THE worked-out Pioneer quarry in Dromana could be used as a waste “bulk haul station” for consolidation of rubbish before it is transported in larger trucks to tips in Hampton Park or Werribee.

This is despite Mornington Peninsula Shire’s new Waste and Resource Recovery draft report nominating a site in Dromana’s industrial estate for such a facility.

In manoeuvring highly reminiscent of that in a 2009 shire waste management report, the focus of the latest document is on expanding the shire tip, or landfill, at Rye, but with alternative waste technology (AWT) as the preferred  acoption. The shire uses the acronym AWT to describe both waste “technology” and waste “treatment”.

Expanding Rye was also the theme of the 2009 report, with the Pioneer quarry option mentioned discreetly.
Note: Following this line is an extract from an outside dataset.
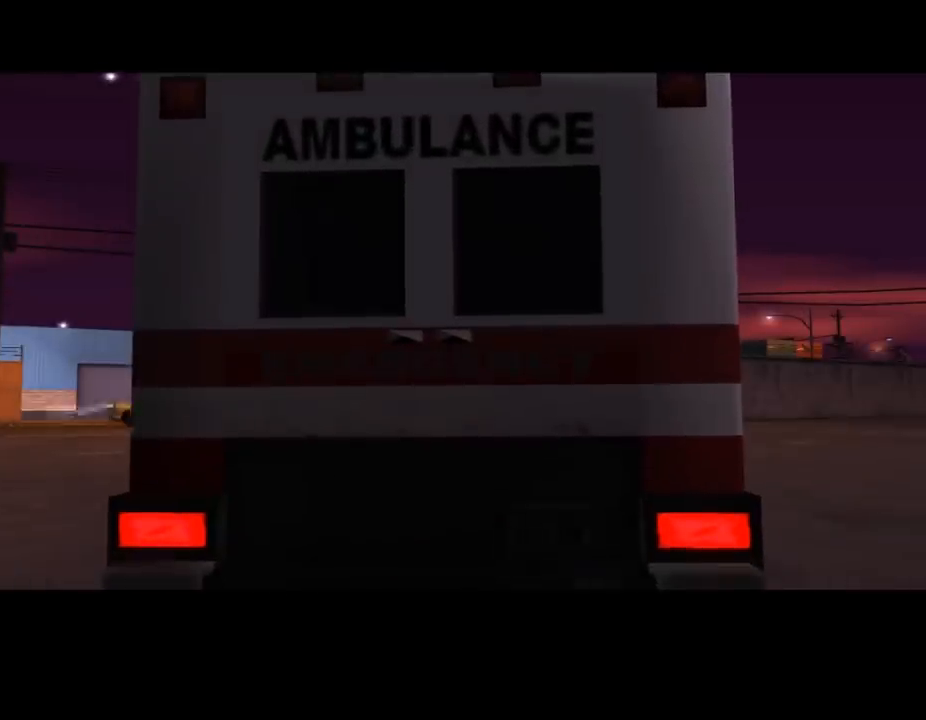
{"keys": ["shift_l"], "mouse": [], "events": [[33, "shift_l", "up"], [133, "shift_l", "down"], [200, "shift_l", "up"], [300, "shift_l", "down"], [367, "shift_l", "up"], [500, "shift_l", "down"]]}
No provision was made in the subsequent shire budget to expand Rye, leading to speculation that the shire had assumed the quarry would get the green light.

The Environment Protection Authority refused use of the quarry as a tip in September 2013.

Then, rather than falling back on the Rye option, the latest waste study was launched, arriving at the same conclusion – expand Rye.

This study, dated April 2015, describes as “AWT” the shire practices of composting; sorting of recyclables; and waste separation.

In the United States, Europe and many other places, high-temperature incinerators are regarded as modern alternative “technology”. These are not likely to be available to the shire for years, if not decades, and would probably be a state government initiative.

The latest report does not detail incinerators as a possibility. It states, however, the shire will support alternatives to landfill, “including an increase in the landfill levy”, currently $58.50 a tonne, collected from users of shire waste disposal facilities.

Expansion of the Rye landfill, predicted to be full by the end of 2017, was vigorously opposed by Rye residents at a public meeting last Tuesday.

The preferred option, the report states, is for “further development of the western portion” of Rye, followed by other expansion. Full development at Rye would expand the life of the site by 24 years, to 2041, the report states.

The second option is to move waste off the peninsula via a “bulk haul” facility, located at Rye, Mornington, Tyabb or “centrally located (Dromana)”.

The report notes that “options 1 to 3 have a limited life, after which the Dromana option will be required.

The report clearly favours the fourth option.

No location in Dromana was given in the main report but Brasser Ave in the town’s industrial estate was listed in an earlier report, Business case: Options for the disposal of landfill waste in the short to medium term, released in February 2015.

At the Tuesday meeting it was suggested the shire depot in Brasser Ave could be used. This would almost certainly lead to spirited opposition from nearby residents and others.

The depot’s location so close to homes could rule it out, leaving the quarry as the fallback Dromana bulk haul site, much as the quarry was the “real” site in 2009.

A suggestion that the landfill at Hampton Park would be the logical place to take peninsula waste drew a response from meeting chair Cr David Gibb – who has been involved in shire waste management for many years – that Hampton Park would be full in 13 years. A council officer said its expected life was 15-20 years.

The News has been told the Hampton Park landfill could expand into an adjacent quarry that would take waste for many more years but a Suez Environnement spokeswoman said the company had “no current plan to purchase adjoining property”.

(The landfill in Hallam Rd, Hampton Park, was operated for years by SITA Australia. In March, SITA Australia, Degrémont, and Process Group came under the parent company’s name, Suez Environnement.)

The shire stated in its 2009 report that the peninsula’s waste would need to be trucked to Werribee, 130 kilometres away. The report did not mention the Hampton Park landfill.

The Pioneer quarry is owned by the Ross Trust, operator of Hillview Quarries. Having lost its bid for a tip in the quarry, it has been negotiating with the shire for a new use for the site. It is believed high-level talks with the shire have been occurring for some time.

Under the terms of its permit to extract stone, the trust must rehabilitate the disused quarry, which is infested with weed species that have escaped into adjacent Arthurs Seat State Park. The cost of cleaning up the site could run into millions of dollars.